Is it just me or does it take the same amount of time to do a neighborhood driveway with a snowblower as it does with a atv. I have short 30ft driveways and sidewalks. Also any tips are welcome.


----------



## hghgrad (Nov 29, 2010)

It probably takes me a little longer to do my driveway with a quad than a good sized blower. Not as much fun to walk behind the blower though. A long straight driveway that I can push across the street into the ditch line is substantially faster than my little city drive that I have to stack.


----------



## plowin-fire (Jan 31, 2011)

I used a blower and then moved up to atv and plow. Found the atv to be much faster on drives and sidewalks. Plus you can drive the atv to the next place instead of walking the blower or loading/unloading at each site.


----------



## lawnkid14 (Nov 22, 2009)

what about tearing up grass on a sidewalk. My blade does that


----------



## Antlerart06 (Feb 28, 2011)

lawnkid14;1446756 said:


> what about tearing up grass on a sidewalk. My blade does that


Then your blade wrong size or you need to edge your walk

ATV is faster then a blower under 6-8''

I have 2 plows on my atv front 58'' and on rear a 48'' sidewalk smaller gets a shovel used on it


----------



## lawnkid14 (Nov 22, 2009)

you say to use a blower if it is under 6"


----------



## My07Brute (Feb 9, 2011)

in my driveway with its crazy "T" shape, the ATV with 60" plow is way faster no matter the depth of the snow (just gotta push it back far enough on the first storm).

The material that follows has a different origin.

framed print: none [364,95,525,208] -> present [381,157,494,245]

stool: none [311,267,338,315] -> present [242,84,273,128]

The snow blower took 2-3 times as long (10yo simplicity 8-26) with my layout.


----------



## lawnkid14 (Nov 22, 2009)

Is it a bad thing to tear up some grass


----------



## Yooper75 (Dec 30, 2010)

My 1979 Deere 312 lawn tractor with the 49 blower on it can run circles around my quad with a blade even though the Deere is the slower moving machine. I normally don't bother moving any snow unless it's over 2-1/2in no matter what machine I'm using.


----------



## Plow man Foster (Dec 10, 2010)

Antlerart06;1446821 said:


> Then your blade wrong size or you need to edge your walk
> 
> ATV is faster *then* a blower under 6-8''
> 
> I have 2 plows on my atv front 58'' and on rear a 48'' sidewalk smaller gets a shovel used on it





lawnkid14;1446973 said:


> you say to use a blower if it is under 6"


He should of said "Than" instead of then.

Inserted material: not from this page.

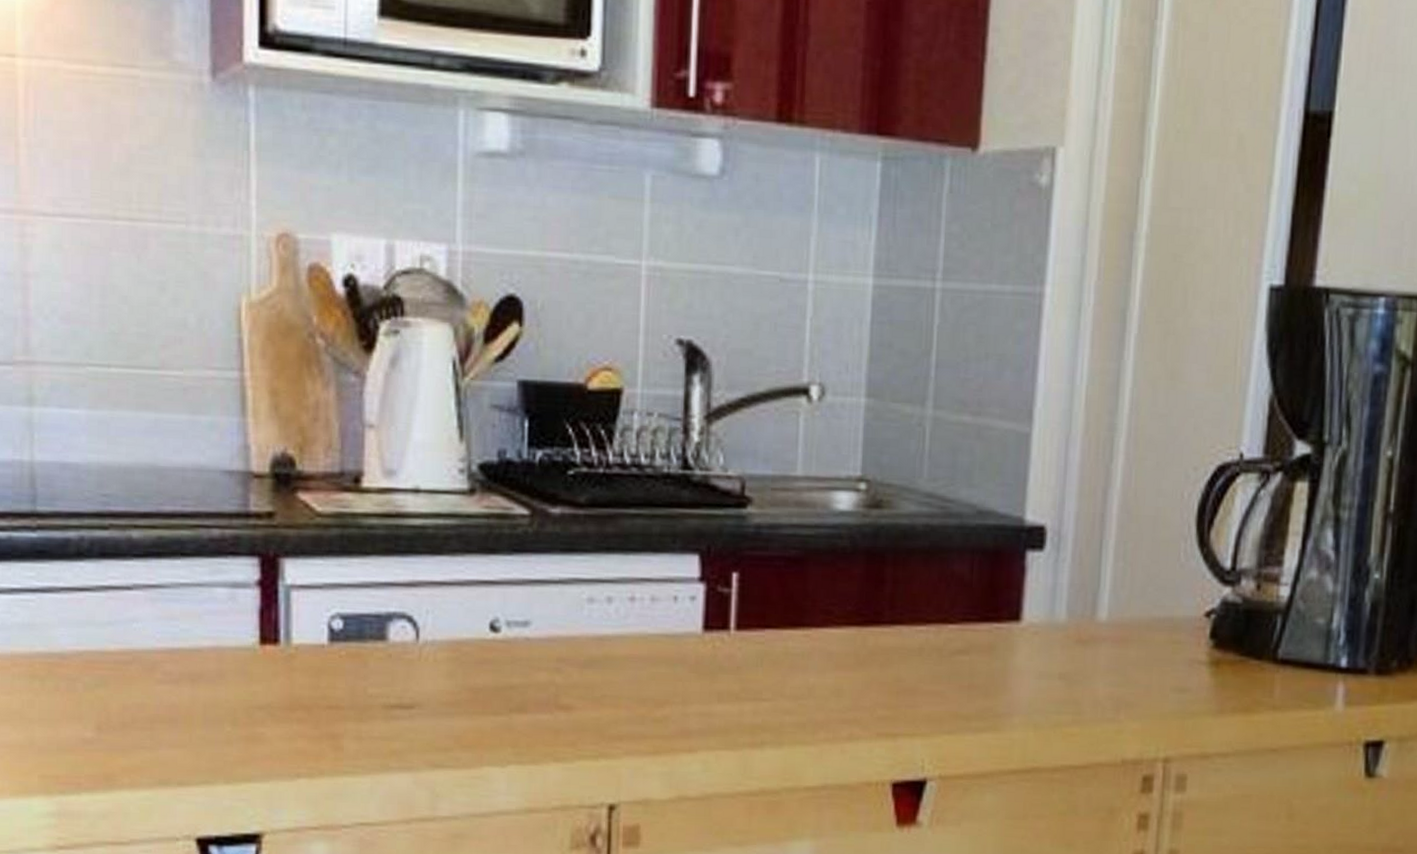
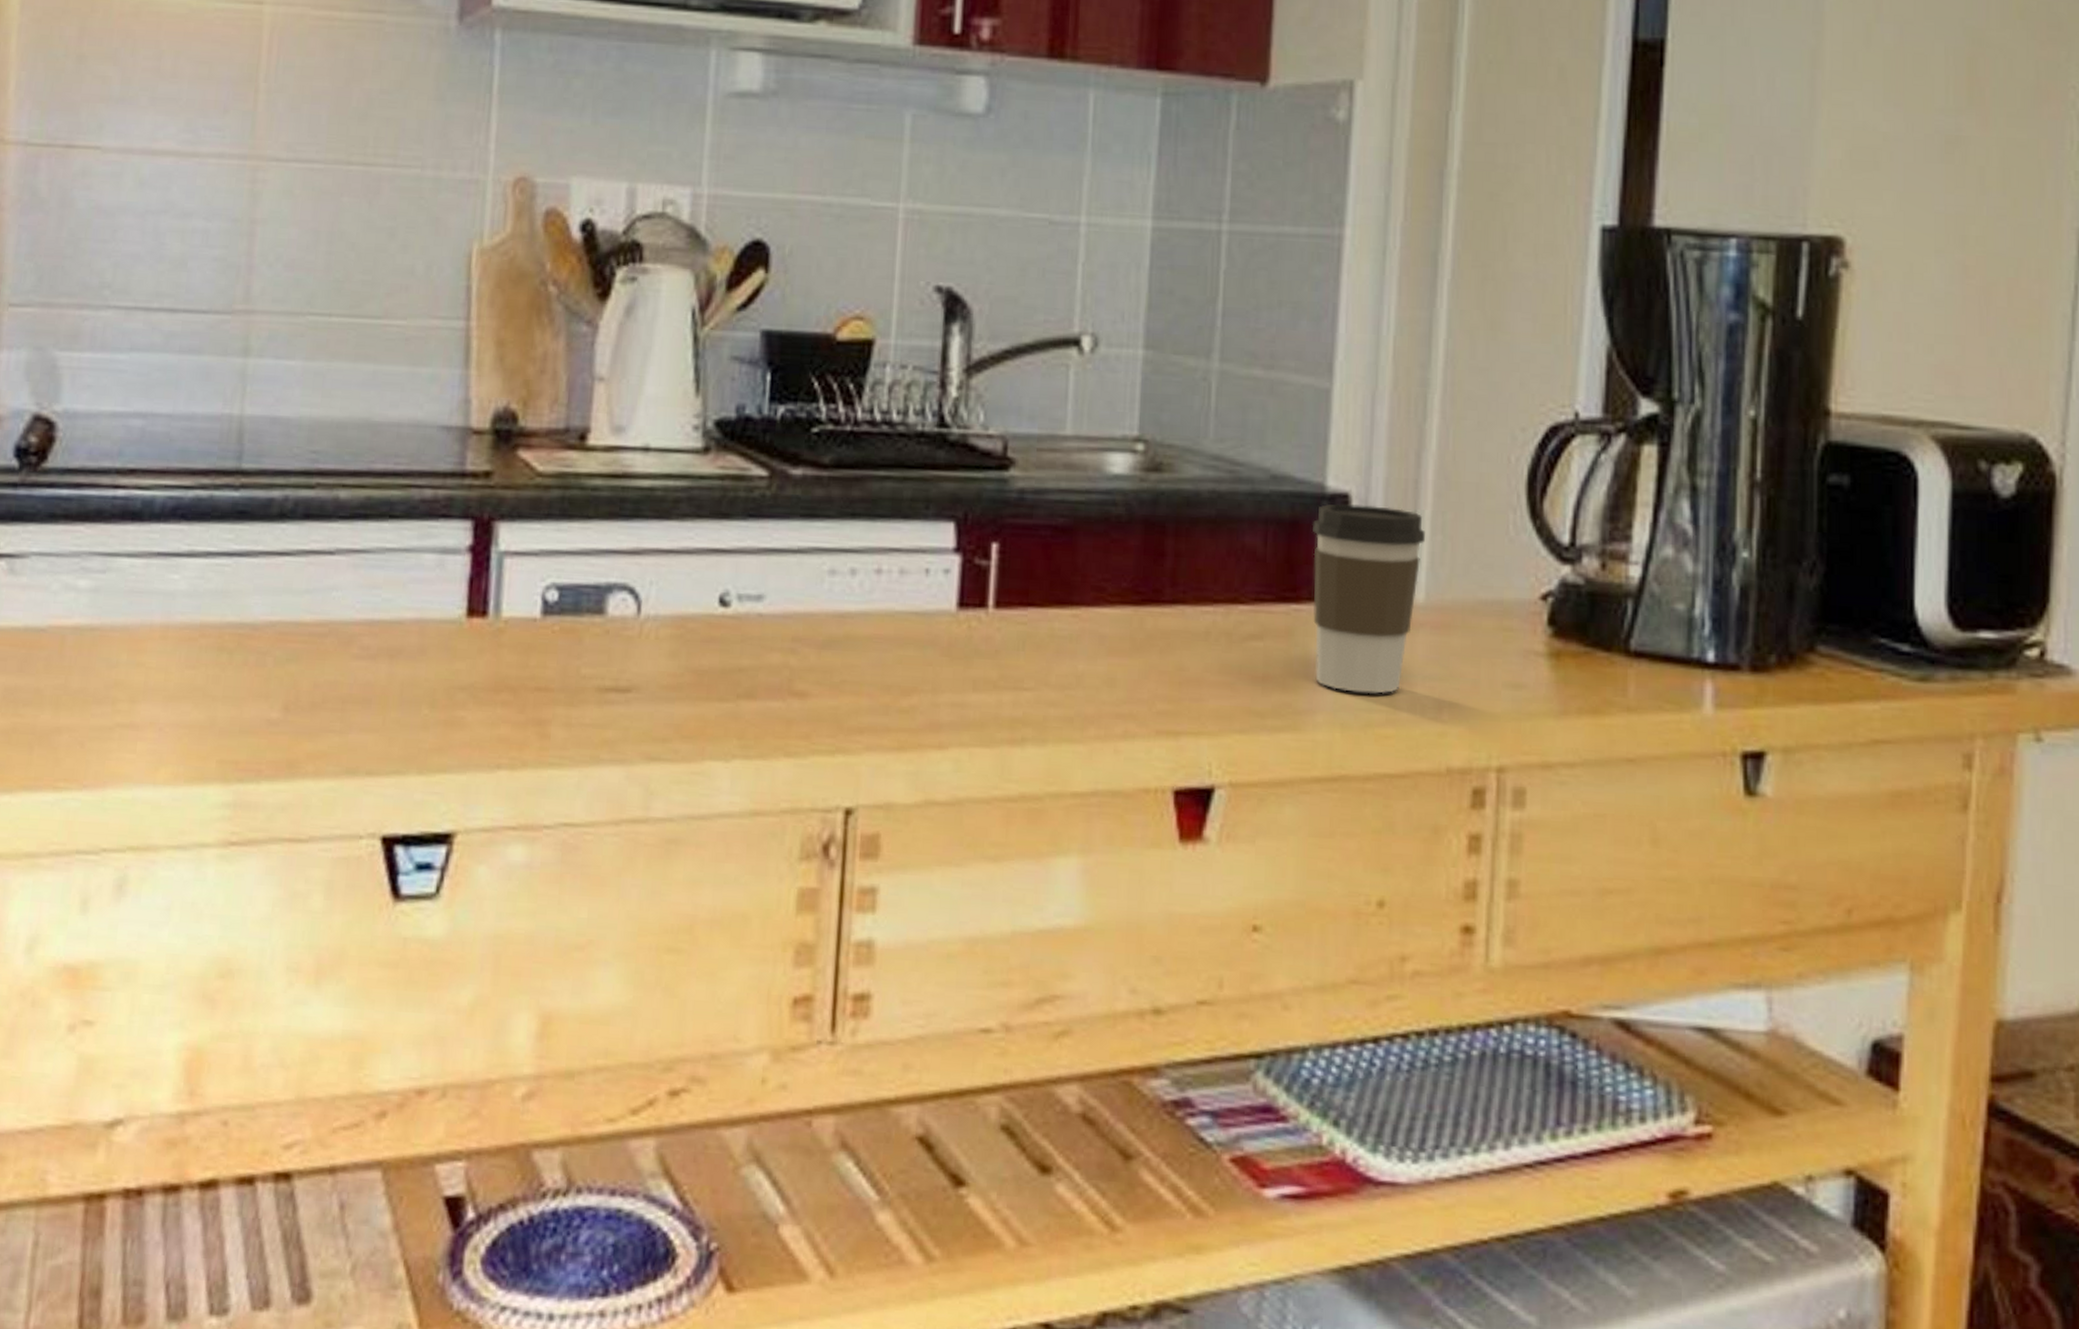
coffee cup: none [1012,535,1109,699] -> present [1313,504,1425,694]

But yes i think he is right, An ATV is nice as long as the snow isnt deeper than 6"- 8"


----------



## lawnkid14 (Nov 22, 2009)

Ok thanks for re wording that I think I just think I need to get the technique down


----------



## Reb (Feb 8, 2008)

Many years ago I used an 8 hp 26" wide walk behind snow blower. Later, after I got the process down using an ATV, I found in the fall the ATV took slightly longer than the snow blower but by spring the ATV was quite a bit faster. The difference of course was plowing all the stock pile area which was full by spring time.

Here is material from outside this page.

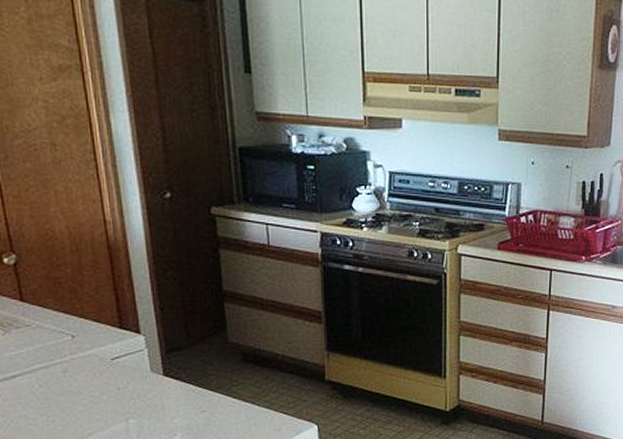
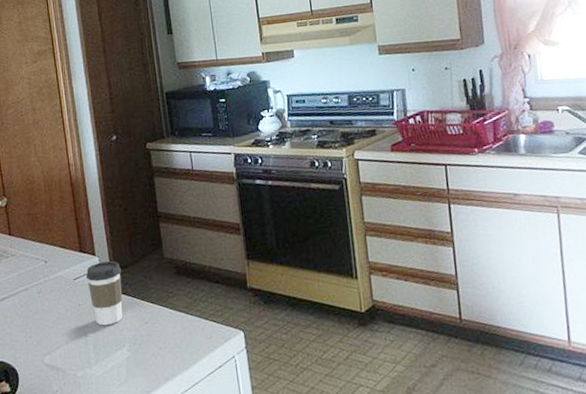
coffee cup: none [128,342,175,413] -> present [86,261,123,326]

BTW, I rarely plow unless there is at least 5 or 6 inches on the ground and at times I plow when the snow is blade height or slightly higher. Blade height is 16" and the ATV handles it fine. With that said though the snow here tends to be on the dry side so that may be the difference.


----------



## Corins (Mar 27, 2011)

Faster for me with ATV than with a snowblower, but the way my driveway is situated with a snowblower I essentially did my driveway twice as I had to throw the snow down the driveway then across onto my lawn to avoid throwing it at the house.


----------



## BlizzardBeater (Aug 29, 2010)

It really depends on a lot of things. Blade size, quad size, blower size, tractor mounted or walk behind, snow composition, snow quantity, driveway layout, etc. There is really no way to do an apples to apples comparison. I find the quickest and cleanest way to take care of Northern Maine snow is the snowblower/diesel tractor combo. For years I would have argued that plowing was faster bar-none until last year I started using the tractor on my drive instead of the truck and plow. Some drives will be faster one way and others, another.


----------